University President Saúl Jiménez-Sandoval and Associated Students Inc. President D’Aungillique Jackson discussed the re-implementation of ID access for buildings, contact tracing and employee vaccination during the Sept. 30 student forum.
Jackson addressed COVID-19 contact tracing by elaborating on a recent policy she advocated for at the university level involving the usage of Fresno State ID cards.
With this policy, officials will be able to track which buildings students enter by swiping IDs in the case that they test positive for COVID-19.
“In order to enter [a] space, you’ll now have to swipe your key card in order to gain access… to help us keep track of students and ensure that our contact tracing is performing at the highest level,” said Jackson.
The current policy proposal is based on a previous university policy in which students had to swipe their IDs and complete the daily COVID-19 screening prior to entering the Henry Madden Library during the summer.
Jiménez-Sandoval acknowledged that members of the public or subcontractors who wish to use these facilities must be vaccinated for COVID-19 and show proof of that as well.
“If it’s a subcontractor or if it’s someone doing business with the university, they do have to get vaccinated and they do have to show proof as well within that,” said Jiménez-Sandoval.
He noted that the policy change could help ensure students complete their daily or weekly COVID-19 testing.
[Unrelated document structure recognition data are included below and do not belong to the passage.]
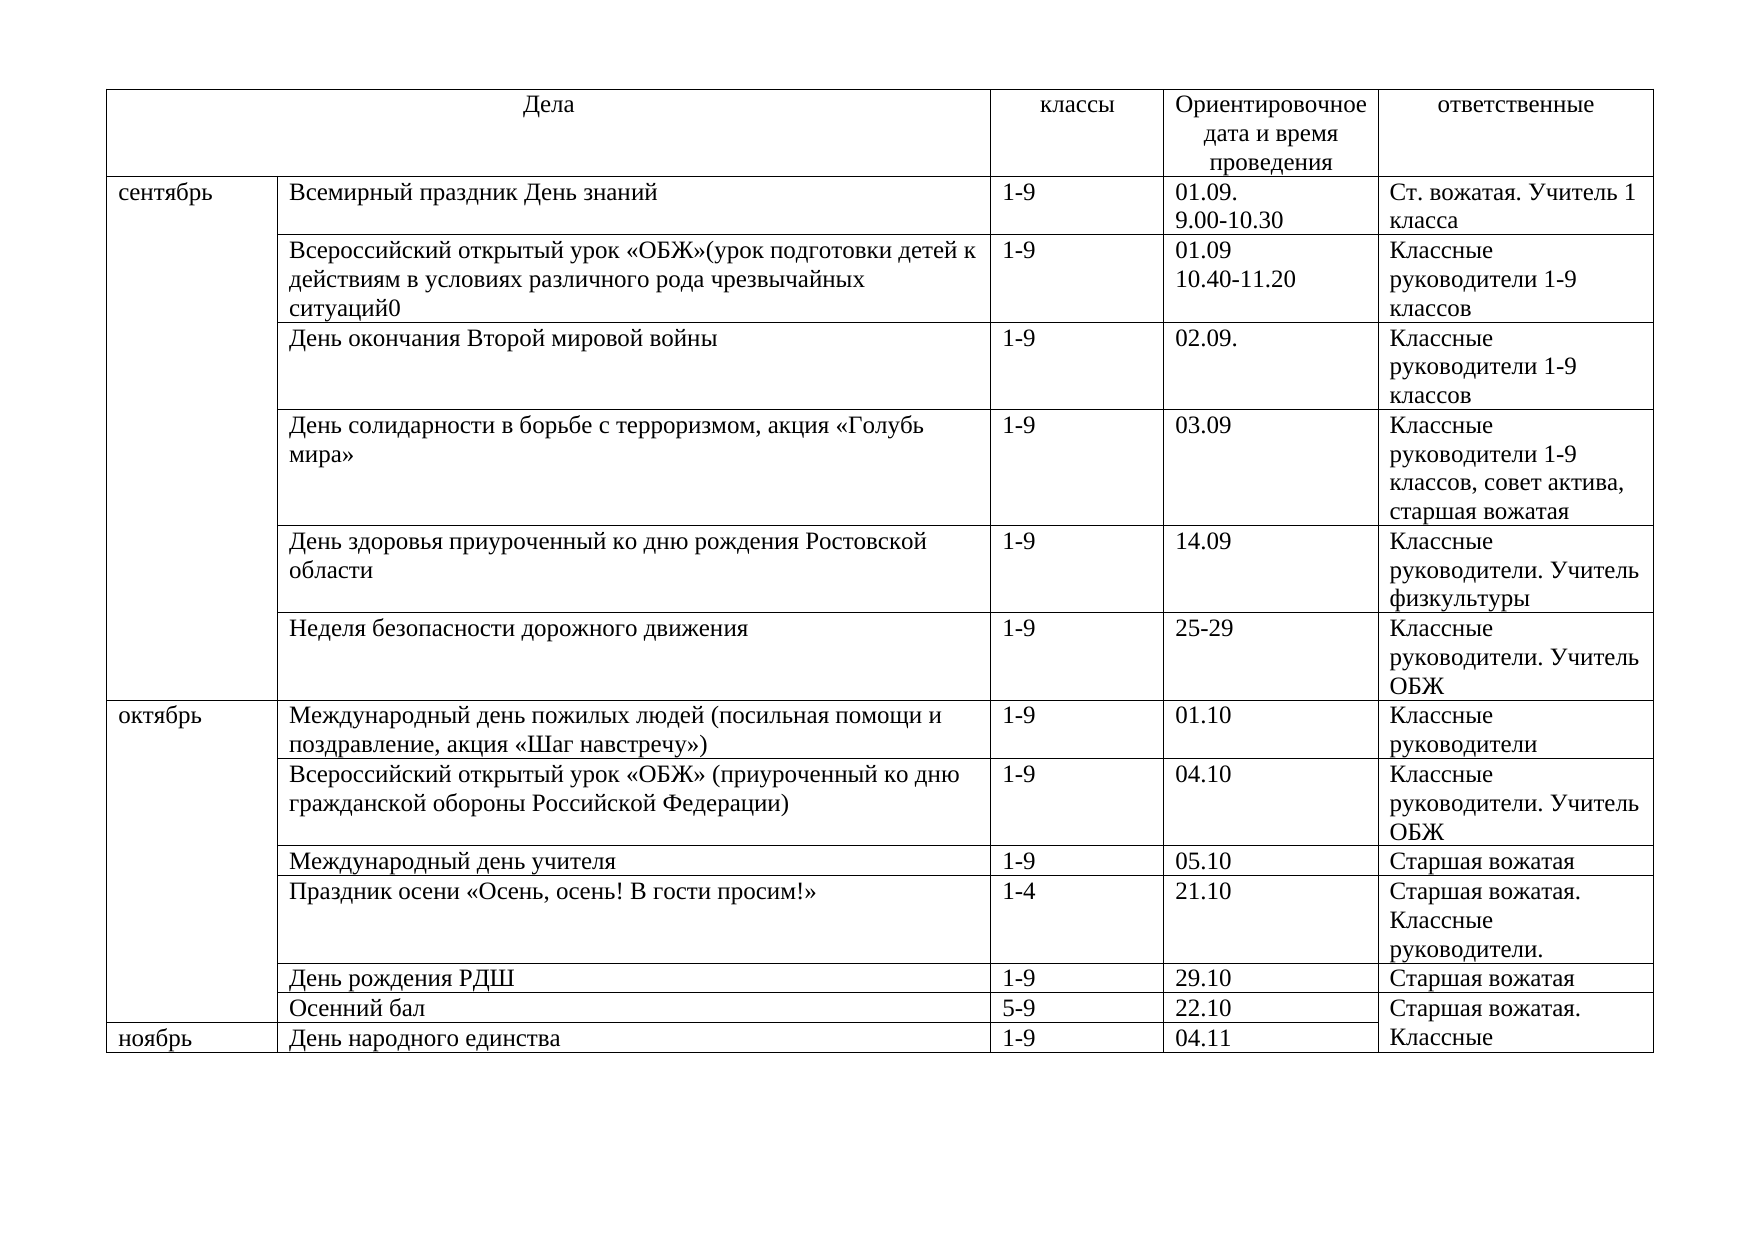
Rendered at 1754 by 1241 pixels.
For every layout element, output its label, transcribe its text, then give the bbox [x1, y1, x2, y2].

table_cell 5-9 [991, 993, 1163, 1022]
table_cell День окончания Второй мировой войны [278, 323, 990, 409]
table_cell День рождения РДШ [278, 964, 990, 992]
table_cell Ориентировочное дата и время проведения [1164, 90, 1378, 176]
table_cell ответственные [1379, 90, 1653, 176]
table_cell 05.10 [1164, 846, 1378, 875]
table_cell День здоровья приуроченный ко дню рождения Ростовской области [278, 526, 990, 612]
table_cell Классные руководители. Учитель ОБЖ [1379, 613, 1653, 699]
table_cell 02.09. [1164, 323, 1378, 409]
table_cell Старшая вожатая [1379, 964, 1653, 992]
table_cell Дела [107, 90, 990, 176]
table_cell Осенний бал [278, 993, 990, 1022]
table_cell ноябрь [107, 1023, 277, 1052]
table_cell Всемирный праздник День знаний [278, 177, 990, 234]
table_cell День народного единства [278, 1023, 990, 1052]
table_cell Классные руководители 1-9 классов [1379, 235, 1653, 322]
table_cell Ст. вожатая. Учитель 1 класса [1379, 177, 1653, 234]
table_cell Всероссийский открытый урок «ОБЖ» (приуроченный ко дню гражданской обороны Российской Федерации) [278, 759, 990, 845]
table_cell 1-4 [991, 876, 1163, 962]
table_cell сентябрь [107, 177, 277, 699]
table_cell 1-9 [991, 526, 1163, 612]
table_cell Классные руководители [1379, 701, 1653, 758]
table_cell 22.10 [1164, 993, 1378, 1022]
table_cell классы [991, 90, 1163, 176]
table_cell 1-9 [991, 759, 1163, 845]
table_cell День солидарности в борьбе с терроризмом, акция «Голубь мира» [278, 410, 990, 525]
table_cell 29.10 [1164, 964, 1378, 992]
table_cell Праздник осени «Осень, осень! В гости просим!» [278, 876, 990, 962]
table_cell 1-9 [991, 235, 1163, 322]
table_cell Классные руководители. Учитель ОБЖ [1379, 759, 1653, 845]
table_cell Всероссийский открытый урок «ОБЖ»(урок подготовки детей к действиям в условиях различного рода чрезвычайных ситуаций0 [278, 235, 990, 322]
table_cell 1-9 [991, 846, 1163, 875]
table_cell Старшая вожатая. Классные руководители. [1379, 876, 1653, 962]
table_cell 21.10 [1164, 876, 1378, 962]
table_cell 25-29 [1164, 613, 1378, 699]
table_cell Классные руководители 1-9 классов, совет актива, старшая вожатая [1379, 410, 1653, 525]
table_cell Классные руководители 1-9 классов [1379, 323, 1653, 409]
table_cell Международный день пожилых людей (посильная помощи и поздравление, акция «Шаг навстречу») [278, 701, 990, 758]
table_cell Старшая вожатая. Классные руководители. Совет актива [1379, 993, 1653, 1052]
table_cell 1-9 [991, 701, 1163, 758]
table_cell 04.11 [1164, 1023, 1378, 1052]
table_cell 1-9 [991, 613, 1163, 699]
table_cell 04.10 [1164, 759, 1378, 845]
table_cell Старшая вожатая [1379, 846, 1653, 875]
table_cell 03.09 [1164, 410, 1378, 525]
table_cell Классные руководители. Учитель физкультуры [1379, 526, 1653, 612]
table_cell Неделя безопасности дорожного движения [278, 613, 990, 699]
table_cell 1-9 [991, 964, 1163, 992]
table_cell Международный день учителя [278, 846, 990, 875]
table_cell 1-9 [991, 410, 1163, 525]
table_cell 01.10 [1164, 701, 1378, 758]
table_cell 01.09. 9.00-10.30 [1164, 177, 1378, 234]
table_cell 14.09 [1164, 526, 1378, 612]
table_cell 1-9 [991, 323, 1163, 409]
table_cell 01.09 10.40-11.20 [1164, 235, 1378, 322]
table_cell октябрь [107, 701, 277, 1022]
table_cell 1-9 [991, 1023, 1163, 1052]
table_cell 1-9 [991, 177, 1163, 234]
Should they not, students could expect to lose access to places such as the student recreation center or the library.
“So, if a person has an exception and they’re not testing, they will not be able to access that particular building,” Jiménez-Sandoval said.
Currently, there is no date for implementation of the COVID-19 ID swipe policy. Jackson hopes to expand this policy to every building on campus that has keycard swiping capabilities.
Several students raised concerns about the policy since they have not received their student IDs as this would inhibit them from being able to access buildings on campus should the policy take effect.
Jiménez-Sandoval and Jackson said they were unaware of the issue and would investigate it in due time.
“I was not [aware] but we will certainly… look into this now that this has been brought to our attention,” Jiménez-Sandoval said.
Jackson reminded students that the final day to submit paperwork for self-certification of the COVID-19 vaccine was Sept. 30.
She also confirmed that students will not be dropped from their classes should they not submit their vaccination record in time. However, students could expect a hold on their student portals for the upcoming semester.
“If they’re unable to certify, there is conversation about [a] hold on students on their portal for next semester… Making it a little bit harder for them to register for classes until they are able to certify, but students will not be dropped from the class,” Jackson said.
After The Collegian reported the discrepancy of vaccination rates between students and university employees – 86% of students were vaccinated while only 68% of employees were – Jackson addressed this at the forum.
She acknowledged that the primary reason behind the lower vaccination rates among Fresno State employees revolves around negotiations between the university and the employee unions on campus.
“I think that a major discrepancy in the numbers really lies in the fact that we did not get to a point of having the union approve the vaccine mandate until just a few weeks ago,” Jackson said.
Jackson said negotiations involved much back-and-forth between union representatives, university officials and the chancellor’s office attempting to come to a middle ground.
These negotiations led to the later start in Fresno State employee self-certification compared with students who began COVID-19 self-certification one month prior to Fresno State employees, excluding auxiliaries.
According to Jackson, employees have until Oct. 27 to submit proof that they have received both doses of the vaccine.